How to Take between the Matches?

Hi Guys
As marked in the Screenshot , Need to extract the whole data from the PDF Files.

Note : This is the sample file ,original has more than 67 pages with other data on the top and bottom

Suggest any solution with regex or some other methods
Regex.txt (4.6 KB)

Regards
Gokul

Hi @Gokul001

Are we extracting the data from pdf?

If yes then Document understanding will be a Reliable approach!

Regards

Hi @pravin_calvin
Can you suggest apart from DU

(?s)start_Word(.*?)last_Word

you can use this . for last one I think you can use date format regex , Test it in regex101.com

2 Likes

Hi Gokul,

Did you tried with generate datatable activity and try some delimiter(space and newline) to extract the text data into datatable.
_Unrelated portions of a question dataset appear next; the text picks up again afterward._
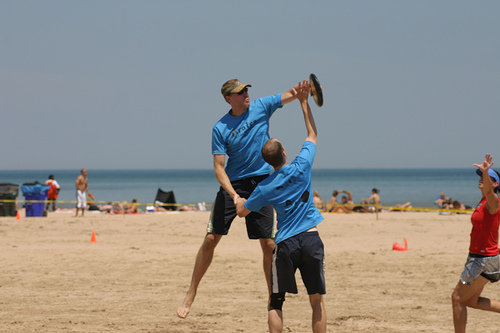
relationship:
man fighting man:
[176, 78, 311, 318] [235, 79, 328, 332]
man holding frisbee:
[176, 78, 311, 318] [308, 74, 323, 108]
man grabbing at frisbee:
[235, 79, 328, 332] [308, 74, 323, 108]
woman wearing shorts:
[451, 153, 500, 331] [461, 253, 499, 285]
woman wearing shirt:
[451, 153, 500, 331] [468, 196, 499, 256]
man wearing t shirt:
[176, 78, 311, 318] [212, 93, 284, 181]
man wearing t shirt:
[235, 79, 328, 332] [244, 139, 324, 243]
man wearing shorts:
[176, 78, 311, 318] [207, 175, 278, 239]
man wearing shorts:
[235, 79, 328, 332] [270, 231, 326, 296]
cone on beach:
[392, 242, 408, 252] [1, 208, 499, 331]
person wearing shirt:
[43, 174, 60, 212] [45, 179, 61, 199]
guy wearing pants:
[76, 169, 93, 215] [76, 189, 88, 210]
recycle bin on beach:
[20, 181, 53, 219] [1, 208, 499, 331]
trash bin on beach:
[1, 181, 22, 219] [1, 208, 499, 331]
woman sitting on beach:
[361, 188, 382, 207] [1, 208, 499, 331]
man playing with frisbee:
[176, 78, 311, 318] [308, 74, 323, 108]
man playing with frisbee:
[235, 79, 328, 332] [308, 74, 323, 108]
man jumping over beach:
[176, 78, 311, 318] [1, 208, 499, 331]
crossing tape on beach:
[0, 197, 477, 216] [1, 208, 499, 331]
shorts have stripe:
[270, 231, 326, 296] [271, 243, 282, 294]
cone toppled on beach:
[392, 242, 408, 252] [1, 208, 499, 331]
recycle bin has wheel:
[20, 181, 53, 219] [41, 208, 48, 217]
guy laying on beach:
[341, 189, 384, 214] [1, 208, 499, 331]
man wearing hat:
[176, 78, 311, 318] [221, 79, 253, 96]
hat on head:
[221, 79, 253, 96] [224, 86, 252, 109]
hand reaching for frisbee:
[292, 80, 313, 101] [308, 74, 323, 108]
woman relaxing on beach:
[361, 188, 382, 207] [1, 208, 499, 331]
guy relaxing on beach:
[341, 189, 384, 214] [1, 208, 499, 331]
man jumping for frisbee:
[176, 78, 311, 318] [308, 74, 323, 108]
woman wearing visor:
[451, 153, 500, 331] [476, 167, 499, 181]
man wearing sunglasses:
[176, 78, 311, 318] [228, 86, 250, 97]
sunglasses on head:
[228, 86, 250, 97] [224, 86, 252, 109]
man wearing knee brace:
[235, 79, 328, 332] [268, 291, 287, 313]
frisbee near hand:
[308, 74, 323, 108] [292, 80, 313, 101]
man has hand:
[235, 79, 328, 332] [292, 80, 313, 101]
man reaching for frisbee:
[176, 78, 311, 318] [308, 74, 323, 108]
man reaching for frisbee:
[235, 79, 328, 332] [308, 74, 323, 108]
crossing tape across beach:
[0, 197, 477, 216] [1, 208, 499, 331]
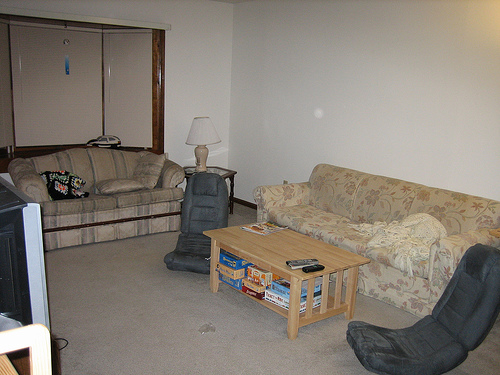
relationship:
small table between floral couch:
[180, 164, 237, 215] [251, 164, 498, 353]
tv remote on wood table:
[300, 264, 332, 277] [182, 165, 235, 216]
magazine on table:
[241, 221, 286, 237] [197, 216, 373, 339]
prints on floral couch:
[406, 180, 426, 203] [251, 149, 499, 354]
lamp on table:
[186, 112, 223, 171] [172, 164, 237, 273]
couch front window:
[1, 9, 170, 147] [2, 13, 172, 149]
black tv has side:
[0, 174, 51, 335] [4, 196, 29, 305]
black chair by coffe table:
[348, 230, 493, 374] [153, 196, 256, 277]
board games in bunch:
[215, 249, 326, 314] [213, 247, 327, 323]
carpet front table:
[42, 191, 499, 367] [197, 216, 373, 339]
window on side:
[1, 15, 23, 160] [146, 24, 169, 151]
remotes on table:
[286, 257, 327, 274] [282, 247, 329, 279]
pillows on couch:
[94, 150, 182, 200] [10, 133, 197, 256]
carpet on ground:
[42, 191, 499, 367] [33, 238, 369, 372]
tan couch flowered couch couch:
[254, 157, 499, 317] [8, 147, 185, 253]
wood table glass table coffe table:
[182, 160, 241, 216] [202, 221, 371, 338]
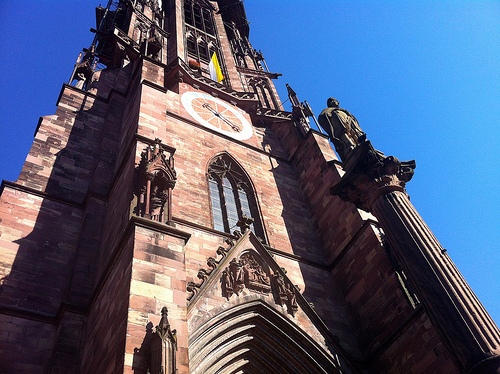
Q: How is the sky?
A: Clear and blue.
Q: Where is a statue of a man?
A: Atop a column.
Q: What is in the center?
A: A building.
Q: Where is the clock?
A: On the building's front.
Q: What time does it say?
A: Ten twenty five.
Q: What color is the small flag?
A: Yellow and white.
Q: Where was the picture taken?
A: Outside a church.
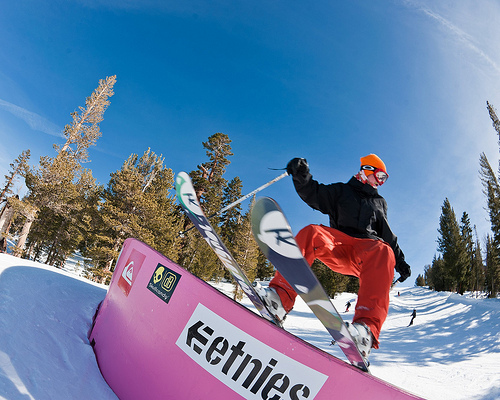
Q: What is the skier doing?
A: Riding a rail.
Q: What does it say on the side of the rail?
A: Etnies.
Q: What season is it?
A: Winter.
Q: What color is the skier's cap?
A: Orange.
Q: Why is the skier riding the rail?
A: To have fun.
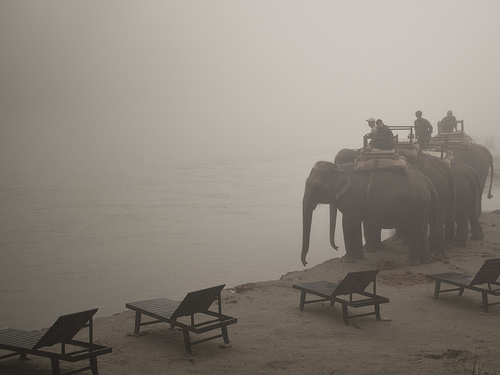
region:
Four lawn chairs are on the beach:
[25, 260, 491, 368]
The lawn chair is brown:
[253, 237, 388, 332]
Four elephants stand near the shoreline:
[304, 84, 485, 266]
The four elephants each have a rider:
[314, 90, 488, 272]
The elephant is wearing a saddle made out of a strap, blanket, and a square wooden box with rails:
[329, 110, 422, 222]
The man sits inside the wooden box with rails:
[321, 108, 404, 179]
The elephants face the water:
[83, 42, 458, 279]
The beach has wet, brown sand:
[185, 212, 477, 362]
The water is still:
[28, 48, 304, 271]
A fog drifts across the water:
[29, 19, 465, 239]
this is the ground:
[243, 297, 278, 371]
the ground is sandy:
[254, 297, 289, 367]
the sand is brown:
[248, 295, 283, 370]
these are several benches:
[5, 281, 236, 370]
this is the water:
[38, 218, 173, 288]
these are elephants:
[308, 105, 491, 260]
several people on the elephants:
[366, 111, 453, 163]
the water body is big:
[76, 70, 262, 241]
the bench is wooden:
[148, 297, 172, 311]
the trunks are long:
[300, 192, 337, 262]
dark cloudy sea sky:
[30, 42, 175, 192]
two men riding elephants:
[352, 109, 399, 149]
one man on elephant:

Since with regex it will be too complex to extract each and every data from whole file. Please try and let us know. Thanks.

1 Like

I will check and update you @kirankumar.mahanthi1

Hi @Vijay_RPA

I think this will solve my query. i will check it.

Hi Gokul,

Sorry earlier I didn’t understand fully your requirement. If you want bunch of data between dates and you don’t need specific values from the content. You could go with regex and ignore my suggestion. Thanks.

Please make it as solved . If it works :slight_smile:

This topic was automatically closed 3 days after the last reply. New replies are no longer allowed.